Records:
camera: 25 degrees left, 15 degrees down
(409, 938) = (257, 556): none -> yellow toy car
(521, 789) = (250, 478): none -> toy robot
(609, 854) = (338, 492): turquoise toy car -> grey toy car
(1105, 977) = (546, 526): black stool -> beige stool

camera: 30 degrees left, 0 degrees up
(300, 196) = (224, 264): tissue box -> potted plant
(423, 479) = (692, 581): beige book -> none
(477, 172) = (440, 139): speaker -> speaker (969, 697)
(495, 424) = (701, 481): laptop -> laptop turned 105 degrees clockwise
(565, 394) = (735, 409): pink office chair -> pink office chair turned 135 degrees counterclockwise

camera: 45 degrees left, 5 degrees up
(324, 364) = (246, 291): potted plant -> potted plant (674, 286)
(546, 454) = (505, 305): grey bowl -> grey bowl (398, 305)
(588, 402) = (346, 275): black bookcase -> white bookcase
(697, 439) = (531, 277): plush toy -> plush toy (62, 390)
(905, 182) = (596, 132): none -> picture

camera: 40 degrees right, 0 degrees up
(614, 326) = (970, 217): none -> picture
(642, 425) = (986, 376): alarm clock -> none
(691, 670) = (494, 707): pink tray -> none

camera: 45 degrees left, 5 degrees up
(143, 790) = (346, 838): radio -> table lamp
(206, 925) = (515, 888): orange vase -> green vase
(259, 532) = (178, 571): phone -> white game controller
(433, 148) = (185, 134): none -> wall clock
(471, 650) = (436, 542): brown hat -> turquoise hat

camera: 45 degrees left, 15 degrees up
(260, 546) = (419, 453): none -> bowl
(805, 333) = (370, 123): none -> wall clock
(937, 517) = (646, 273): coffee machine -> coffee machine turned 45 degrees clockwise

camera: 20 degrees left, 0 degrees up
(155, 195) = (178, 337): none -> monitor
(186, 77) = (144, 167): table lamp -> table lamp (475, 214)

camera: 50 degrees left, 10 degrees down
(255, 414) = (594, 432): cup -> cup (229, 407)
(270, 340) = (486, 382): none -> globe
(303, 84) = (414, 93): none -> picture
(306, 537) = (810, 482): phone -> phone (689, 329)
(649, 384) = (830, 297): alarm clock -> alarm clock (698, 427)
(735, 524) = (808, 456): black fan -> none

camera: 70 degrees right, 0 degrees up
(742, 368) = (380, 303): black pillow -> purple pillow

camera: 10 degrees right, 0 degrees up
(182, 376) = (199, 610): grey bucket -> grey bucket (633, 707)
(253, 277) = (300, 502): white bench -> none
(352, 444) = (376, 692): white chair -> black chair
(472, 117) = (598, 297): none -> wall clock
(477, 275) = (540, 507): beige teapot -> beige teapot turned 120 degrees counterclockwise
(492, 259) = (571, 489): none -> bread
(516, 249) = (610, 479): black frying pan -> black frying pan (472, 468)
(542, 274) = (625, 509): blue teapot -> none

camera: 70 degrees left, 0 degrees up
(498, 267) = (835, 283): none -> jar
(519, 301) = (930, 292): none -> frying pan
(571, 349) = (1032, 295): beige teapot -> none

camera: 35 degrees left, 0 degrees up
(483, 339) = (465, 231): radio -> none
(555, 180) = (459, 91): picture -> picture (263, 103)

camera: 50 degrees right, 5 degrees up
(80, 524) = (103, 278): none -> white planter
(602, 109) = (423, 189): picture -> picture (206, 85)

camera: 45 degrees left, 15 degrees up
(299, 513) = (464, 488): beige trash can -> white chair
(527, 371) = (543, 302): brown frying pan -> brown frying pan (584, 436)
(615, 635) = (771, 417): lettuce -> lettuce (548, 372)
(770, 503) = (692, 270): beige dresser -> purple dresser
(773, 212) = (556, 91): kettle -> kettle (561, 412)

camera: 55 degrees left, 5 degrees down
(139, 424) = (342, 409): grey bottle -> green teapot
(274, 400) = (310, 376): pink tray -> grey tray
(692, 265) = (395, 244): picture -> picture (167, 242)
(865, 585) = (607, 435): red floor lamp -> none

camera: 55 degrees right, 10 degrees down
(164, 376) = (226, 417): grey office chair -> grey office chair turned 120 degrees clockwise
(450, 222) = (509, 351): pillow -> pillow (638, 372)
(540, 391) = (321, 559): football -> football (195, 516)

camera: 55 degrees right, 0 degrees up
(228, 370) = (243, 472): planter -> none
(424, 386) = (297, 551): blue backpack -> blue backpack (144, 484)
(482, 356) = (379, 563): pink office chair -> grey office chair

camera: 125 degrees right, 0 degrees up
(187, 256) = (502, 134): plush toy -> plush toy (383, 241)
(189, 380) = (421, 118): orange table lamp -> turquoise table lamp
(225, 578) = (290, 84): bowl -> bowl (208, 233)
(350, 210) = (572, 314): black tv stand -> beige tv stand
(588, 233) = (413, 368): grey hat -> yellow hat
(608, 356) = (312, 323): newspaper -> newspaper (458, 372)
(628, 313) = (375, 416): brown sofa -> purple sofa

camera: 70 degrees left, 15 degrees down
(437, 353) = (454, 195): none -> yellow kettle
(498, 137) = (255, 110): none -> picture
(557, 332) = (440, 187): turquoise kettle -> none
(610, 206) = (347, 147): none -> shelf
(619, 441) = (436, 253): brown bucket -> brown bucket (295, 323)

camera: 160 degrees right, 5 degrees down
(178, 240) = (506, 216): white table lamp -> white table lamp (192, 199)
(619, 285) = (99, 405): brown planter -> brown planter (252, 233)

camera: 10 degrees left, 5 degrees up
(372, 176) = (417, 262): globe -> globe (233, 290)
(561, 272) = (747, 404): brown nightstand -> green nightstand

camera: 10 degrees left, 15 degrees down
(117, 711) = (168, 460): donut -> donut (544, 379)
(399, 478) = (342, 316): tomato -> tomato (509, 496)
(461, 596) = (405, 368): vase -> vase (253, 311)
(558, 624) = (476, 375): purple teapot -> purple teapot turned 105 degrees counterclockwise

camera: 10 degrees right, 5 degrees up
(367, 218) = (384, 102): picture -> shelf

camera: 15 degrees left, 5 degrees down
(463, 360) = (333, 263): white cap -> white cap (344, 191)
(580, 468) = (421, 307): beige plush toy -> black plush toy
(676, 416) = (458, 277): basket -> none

What the task asks: Output each line of the listing above that has "table".

Exercise result:
(143, 790) = (346, 838): radio -> table lamp
(186, 77) = (144, 167): table lamp -> table lamp (475, 214)
(189, 380) = (421, 118): orange table lamp -> turquoise table lamp
(178, 240) = (506, 216): white table lamp -> white table lamp (192, 199)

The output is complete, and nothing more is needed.